You can check out this questions on how to get the sequence:
generate an integer sequence in MySQL
Here is one of the answers posted that might be easily used with the limitation that generates numbers from 1 to 10,000:
SELECT #row := #row + 1 as row FROM
(select 0 union all select 1 union all select 3 union all select 4 union all select 5 union all select 6 union all select 6 union all select 7 union all select 8 union all select 9) t,
(select 0 union all select 1 union all select 3 union all select 4 union all select 5 union all select 6 union all select 6 union all select 7 union all select 8 union all select 9) t2,
(select 0 union all select 1 union all select 3 union all select 4 union all select 5 union all select 6 union all select 6 union all select 7 union all select 8 union all select 9) t3,
(select 0 union all select 1 union all select 3 union all select 4 union all select 5 union all select 6 union all select 6 union all select 7 union all select 8 union all select 9) t4,
(SELECT #row:=0) t5
Using a sequence of numbers, you can join your result set. For instance, assuming your number list is in a table called numbersList, with column number:
Select number, Count
from
numbersList left outer join
(select
sub.num_of_ratings,
count(sub.rater) as Count
from
(
select
r.rater_id as rater,
count(r.id) as num_of_ratings
from ratings r
group by rater
) as sub
group by num_of_ratings) as num
on num.num_of_ratings=numbersList.number
where numbersList.number<max(num.num_of_ratings)

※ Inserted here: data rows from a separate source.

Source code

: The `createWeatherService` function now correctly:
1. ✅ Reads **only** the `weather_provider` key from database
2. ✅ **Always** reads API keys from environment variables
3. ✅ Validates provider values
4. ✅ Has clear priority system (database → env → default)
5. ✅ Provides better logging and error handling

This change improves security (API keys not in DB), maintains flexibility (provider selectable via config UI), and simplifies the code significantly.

Your numbers list must be larger than your largest value, obviously, and the restriction will allow it to not have all numbers up to the maximum. (If MySQL does not allow that type of where clause, you can either leave the where clause out to list all numbers up to the maximum, or modify the query in various ways to achieve the same result.)
#mazzucci: the query is too magical and you are not actually explaining the query.
#David: I cannot create a table for that purpose (as stated in the question)
Basically what I need is a select that returns a gap-less list of numbers. Then I can left join on that result set and treat NULL as 0.
What I need is an arbitrary table that keeps more records than the length of the final list. I use the table user for that in the following example:
select #row := #row + 1 as index
from (select #row := -1) r, users u
limit 101;
This query returns a set of the numbers von 0 to 100. Using it as a subquery in a left join finally fills the gap.
users is just a dummy to keep the relational engine going and hence producing the numbers incrementally.
select t1.index as a, ifnull(t2.b, 0) as b
from (
select #row := #row + 1 as index
from (select #row := 0) r, users u
limit 7
) as t1
left join (
select a, b [...]
) as t2
on t1.index = t2.a;
I didn't try this very query live, so have merci with me if there is a little flaw. but technically it works. you get my point.
EDIT:
just used this concept to gain a gapless list of dates to left join measures onto it:
select #date := date_add(#date, interval 1 day) as date
from (select #date := '2010-10-14') d, users u
limit 700
starts from 2010/10/15 and iterates 699 more days.